I'm signed up for a dive service that checks my zincs and replaces them as needed. I have them leave the spent zincs on the boat. The boat is in the water year round here.
A couple years ago I added a hull zinc and when at the dock hung a zinc "grouper" in addition. The goal was to decrease the prop zinc replacement costs. That seemed to work. I was needing a prop zinc replacement about twice a year.
Then last fall I needed a new zinc after only 4 months and the next one only 3 months later. First rule of troubleshooting: what changed?
There's a steel boat next to me now. Hmmm.
The last two spent prop zincs look like pumice, not the surface of the moon. Hmmm...
I talked with the diver. Oh yes, he's using aluminum anodes now because they are better for the environment. Zinc anodes also typically have some cadmium. Both elements are bad for marine life. Indeed, aluminum anodes do seem to be a good choice all around (see the West Advisor article among others). Aluminum anodes are good, but the recommendation is that if you go to aluminum you should make sure that all your anodes are aluminum. In my case, the more galvanically active aluminum prop anode assure that the hull zinc and zinc grouper effectively did nothing!
Since I still had a zinc grouper and a zinc hull anode, I got, the diver to revert to zinc for the prop anode.
Then I got a BFO (brilliant flash of the obvious)... Why not use an aluminum grouper? That would take over pretty much all the load. It would protect the stainless prop shaft, brass stern tube, bronze propeller, and various rudder bits as well. Oh, and it would protect the hull zinc and the prop zinc!
So far so good. Current flow through the zinc grouper had been 8 milliamps. The flow through the aluminum grouper is 35 ma. That suggests that it is taking most of the protective load.
So far I haven't found any reason to think that what I have done is a bad idea but I'm always ready to learn from other people in preference to learning the hard way from experience!
By the way, the "aluminum" galvanic protection anodes are an alloy of mostly aluminum, about 5% zinc and a small amount of Indium.

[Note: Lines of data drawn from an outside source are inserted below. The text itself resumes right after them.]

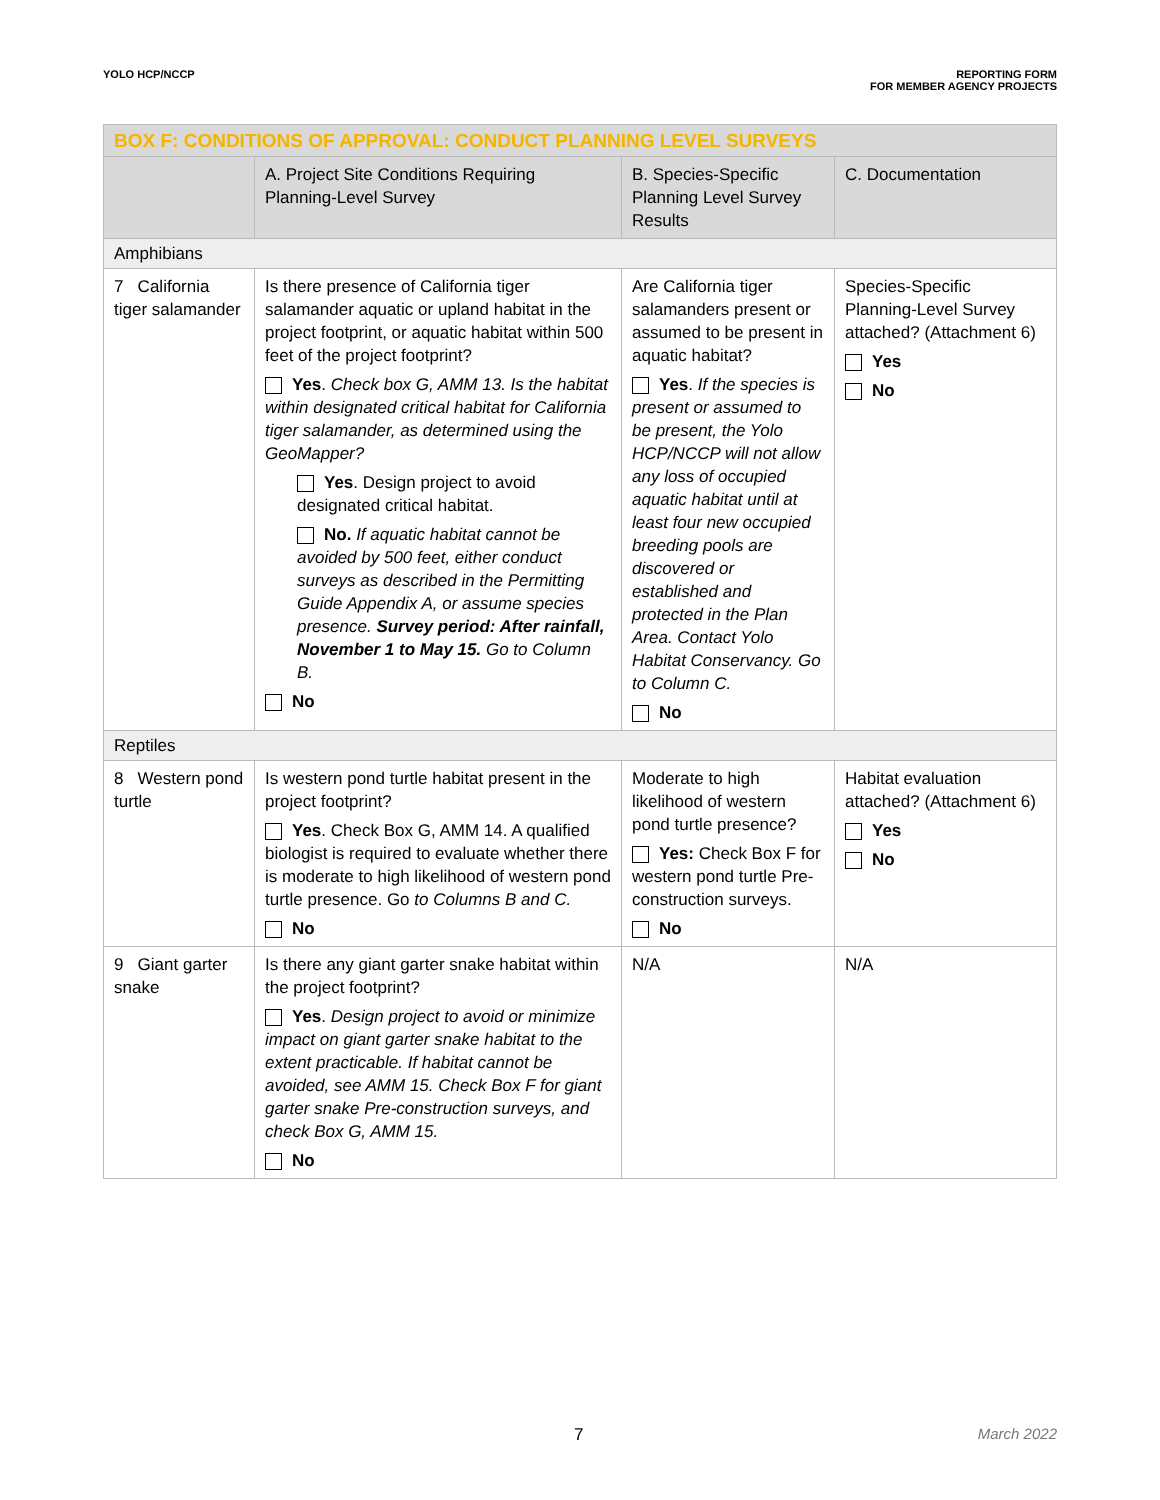YOLO HCP/NCCP REPORTING FORM
FOR MEMBER AGENCY PROJECTS
| BOX F: CONDITIONS OF APPROVAL: CONDUCT PLANNING LEVEL SURVEYS | | | |
| --- | --- | --- | --- |
| | A. Project Site Conditions Requiring Planning-Level Survey | B. Species-Specific Planning Level Survey Results | C. Documentation |
| Amphibians | | | |
| 7 California tiger salamander | Is there presence of California tiger salamander aquatic or upland habitat in the project footprint, or aquatic habitat within 500 feet of the project footprint? Yes . Check box G, AMM 13. Is the habitat within designated critical habitat for California tiger salamander, as determined using the GeoMapper? Yes . Design project to avoid designated critical habitat. No. If aquatic habitat cannot be avoided by 500 feet, either conduct surveys as described in the Permitting Guide Appendix A, or assume species presence. Survey period: After rainfall, November 1 to May 15. Go to Column B. No | Are California tiger salamanders present or assumed to be present in aquatic habitat? Yes . If the species is present or assumed to be present, the Yolo HCP/NCCP will not allow any loss of occupied aquatic habitat until at least four new occupied breeding pools are discovered or established and protected in the Plan Area. Contact Yolo Habitat Conservancy. Go to Column C. No | Species-Specific Planning-Level Survey attached? (Attachment 6) Yes No |
| Reptiles | | | |
| 8 Western pond turtle | Is western pond turtle habitat present in the project footprint? Yes . Check Box G, AMM 14. A qualified biologist is required to evaluate whether there is moderate to high likelihood of western pond turtle presence. Go to Columns B and C. No | Moderate to high likelihood of western pond turtle presence? Yes: Check Box F for western pond turtle Pre-construction surveys. No | Habitat evaluation attached? (Attachment 6) Yes No |
| 9 Giant garter snake | Is there any giant garter snake habitat within the project footprint? Yes . Design project to avoid or minimize impact on giant garter snake habitat to the extent practicable. If habitat cannot be avoided, see AMM 15. Check Box F for giant garter snake Pre-construction surveys, and check Box G, AMM 15. No | N/A | N/A |
7 March 2022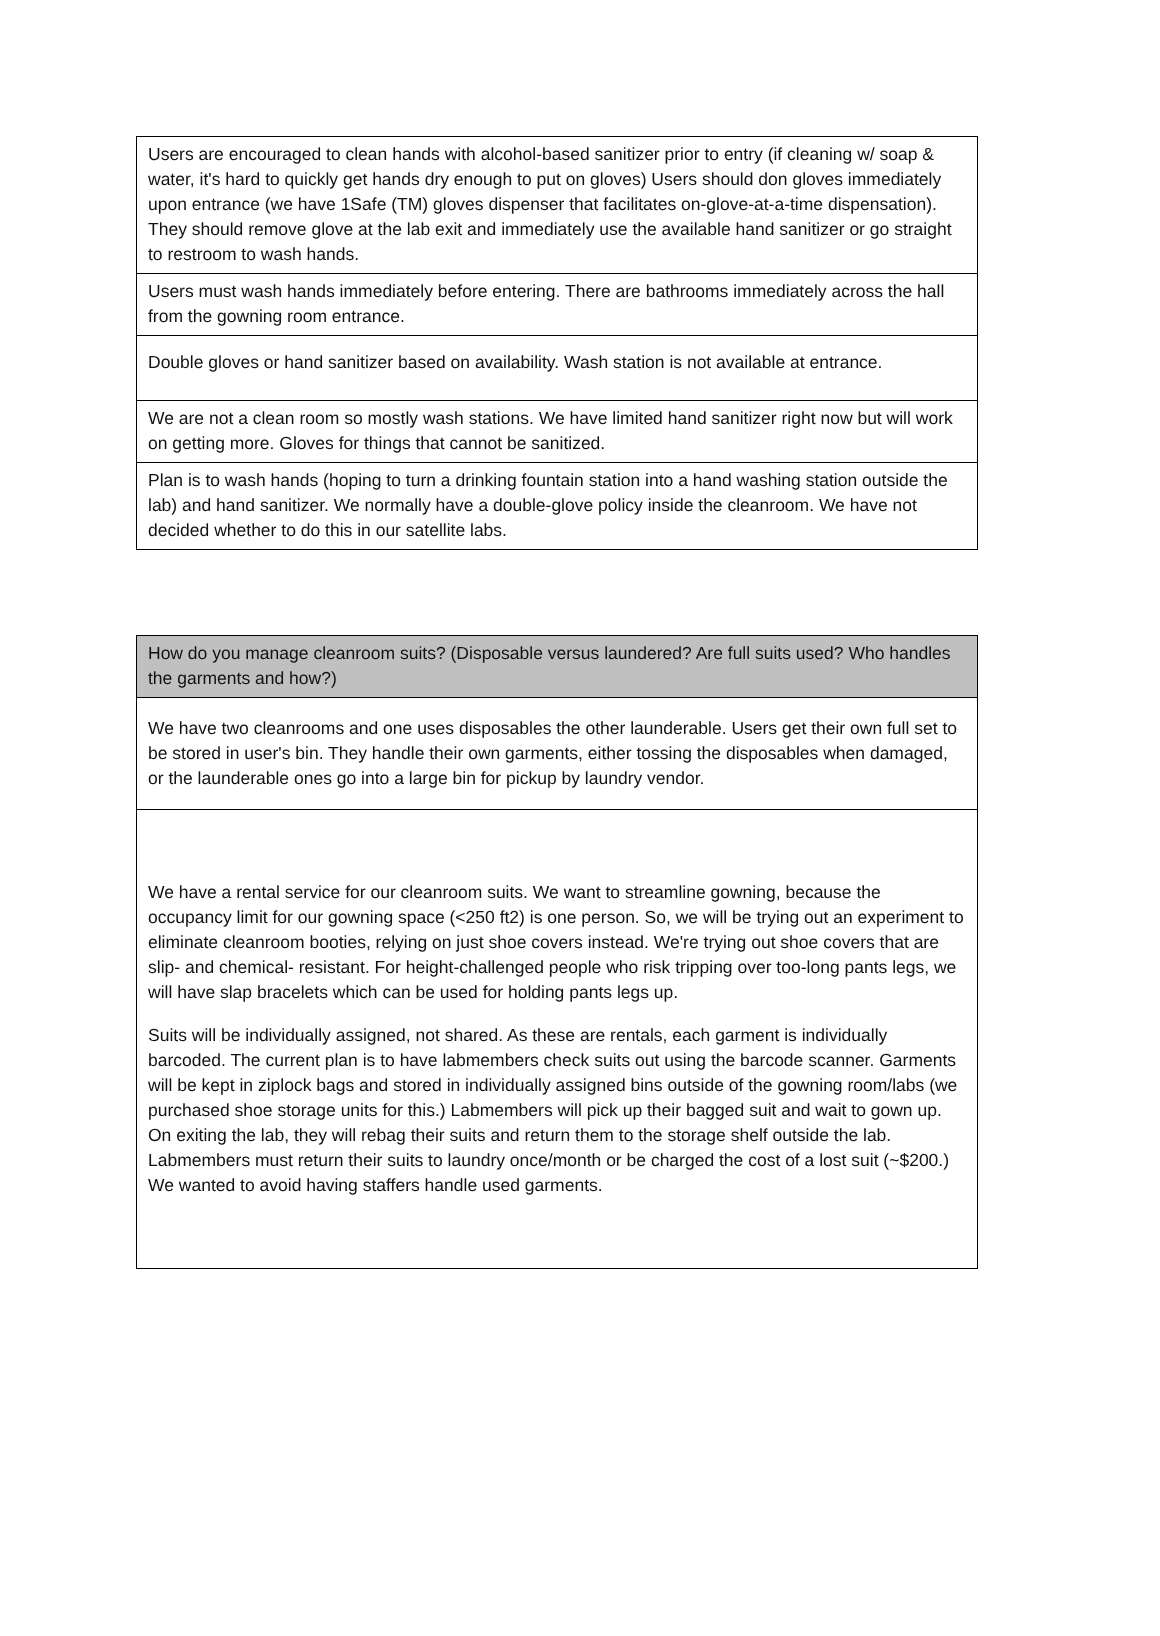| Users are encouraged to clean hands with alcohol-based sanitizer prior to entry (if cleaning w/ soap & water, it's hard to quickly get hands dry enough to put on gloves) Users should don gloves immediately upon entrance (we have 1Safe (TM) gloves dispenser that facilitates on-glove-at-a-time dispensation). They should remove glove at the lab exit and immediately use the available hand sanitizer or go straight to restroom to wash hands. |
| Users must wash hands immediately before entering. There are bathrooms immediately across the hall from the gowning room entrance. |
| Double gloves or hand sanitizer based on availability. Wash station is not available at entrance. |
| We are not a clean room so mostly wash stations. We have limited hand sanitizer right now but will work on getting more. Gloves for things that cannot be sanitized. |
| Plan is to wash hands (hoping to turn a drinking fountain station into a hand washing station outside the lab) and hand sanitizer. We normally have a double-glove policy inside the cleanroom. We have not decided whether to do this in our satellite labs. |
| How do you manage cleanroom suits? (Disposable versus laundered? Are full suits used? Who handles the garments and how?) |
| We have two cleanrooms and one uses disposables the other launderable. Users get their own full set to be stored in user's bin. They handle their own garments, either tossing the disposables when damaged, or the launderable ones go into a large bin for pickup by laundry vendor. |
| We have a rental service for our cleanroom suits. We want to streamline gowning, because the occupancy limit for our gowning space (<250 ft2) is one person. So, we will be trying out an experiment to eliminate cleanroom booties, relying on just shoe covers instead. We're trying out shoe covers that are slip- and chemical- resistant. For height-challenged people who risk tripping over too-long pants legs, we will have slap bracelets which can be used for holding pants legs up. Suits will be individually assigned, not shared. As these are rentals, each garment is individually barcoded. The current plan is to have labmembers check suits out using the barcode scanner. Garments will be kept in ziplock bags and stored in individually assigned bins outside of the gowning room/labs (we purchased shoe storage units for this.) Labmembers will pick up their bagged suit and wait to gown up. On exiting the lab, they will rebag their suits and return them to the storage shelf outside the lab. Labmembers must return their suits to laundry once/month or be charged the cost of a lost suit (~$200.) We wanted to avoid having staffers handle used garments. |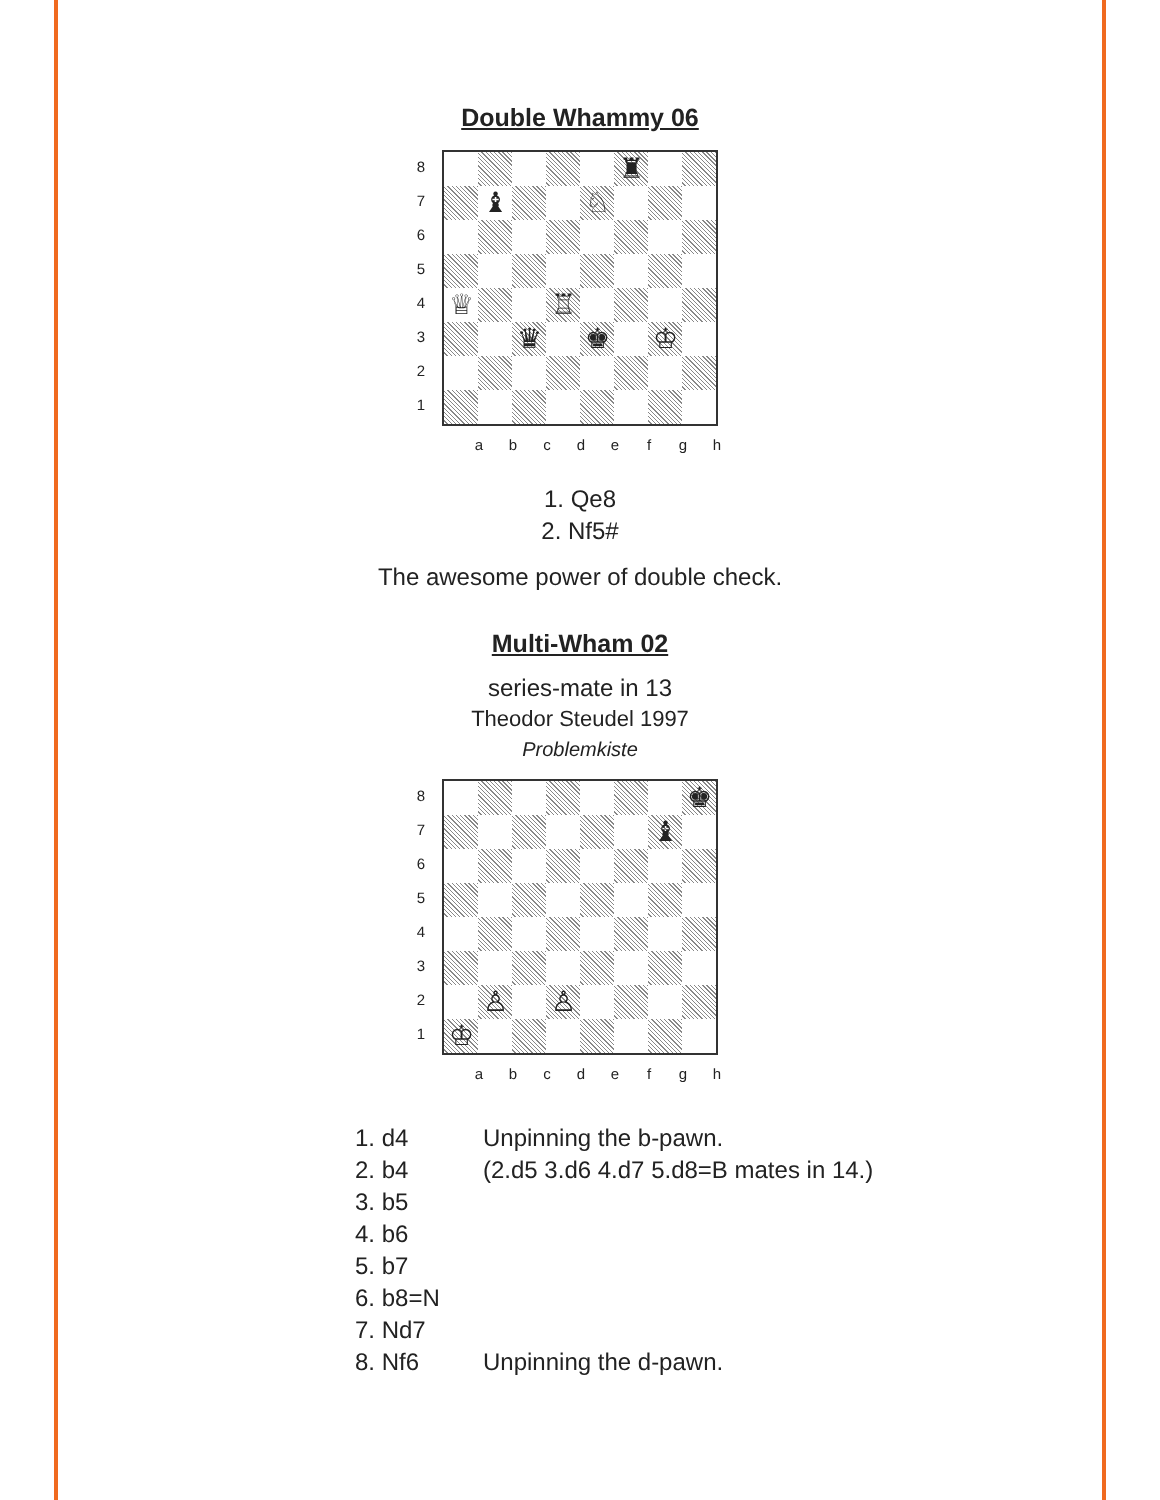Double Whammy 06
8
7
6
5
4
3
2
1
| | | | | | ♜ | | |
| | ♝ | | | ♘ | | | |
| ♕ | | | ♖ | | | | |
| | | ♛ | | ♚ | | ♔ | |
a b c d e f g h
1. Qe8
2. Nf5#
The awesome power of double check.
Multi-Wham 02
series-mate in 13
Theodor Steudel 1997
Problemkiste
8
7
6
5
4
3
2
1
| | | | | | | | ♚ |
| | | | | | | ♝ | |
| | ♙ | | ♙ | | | | |
| ♔ | | | | | | | |
a b c d e f g h
| 1. d4 | Unpinning the b-pawn. |
| 2. b4 | (2.d5 3.d6 4.d7 5.d8=B mates in 14.) |
| 3. b5 | |
| 4. b6 | |
| 5. b7 | |
| 6. b8=N | |
| 7. Nd7 | |
| 8. Nf6 | Unpinning the d-pawn. |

Pure aluminum isn't workable because it tends to oxidize itself such that you can't maintain a good electrical connection. (Remember the aluminum house wiring fiasco?)
The move to aluminum anodes is a happening thing. Imtra now sells only aluminum anodes for their bow thrusters. Isotherm doesn't yet have aluminum anodes for their sink drain heat exchanger units. Martyr makes a large selection of aluminum anodes that meet mil specs.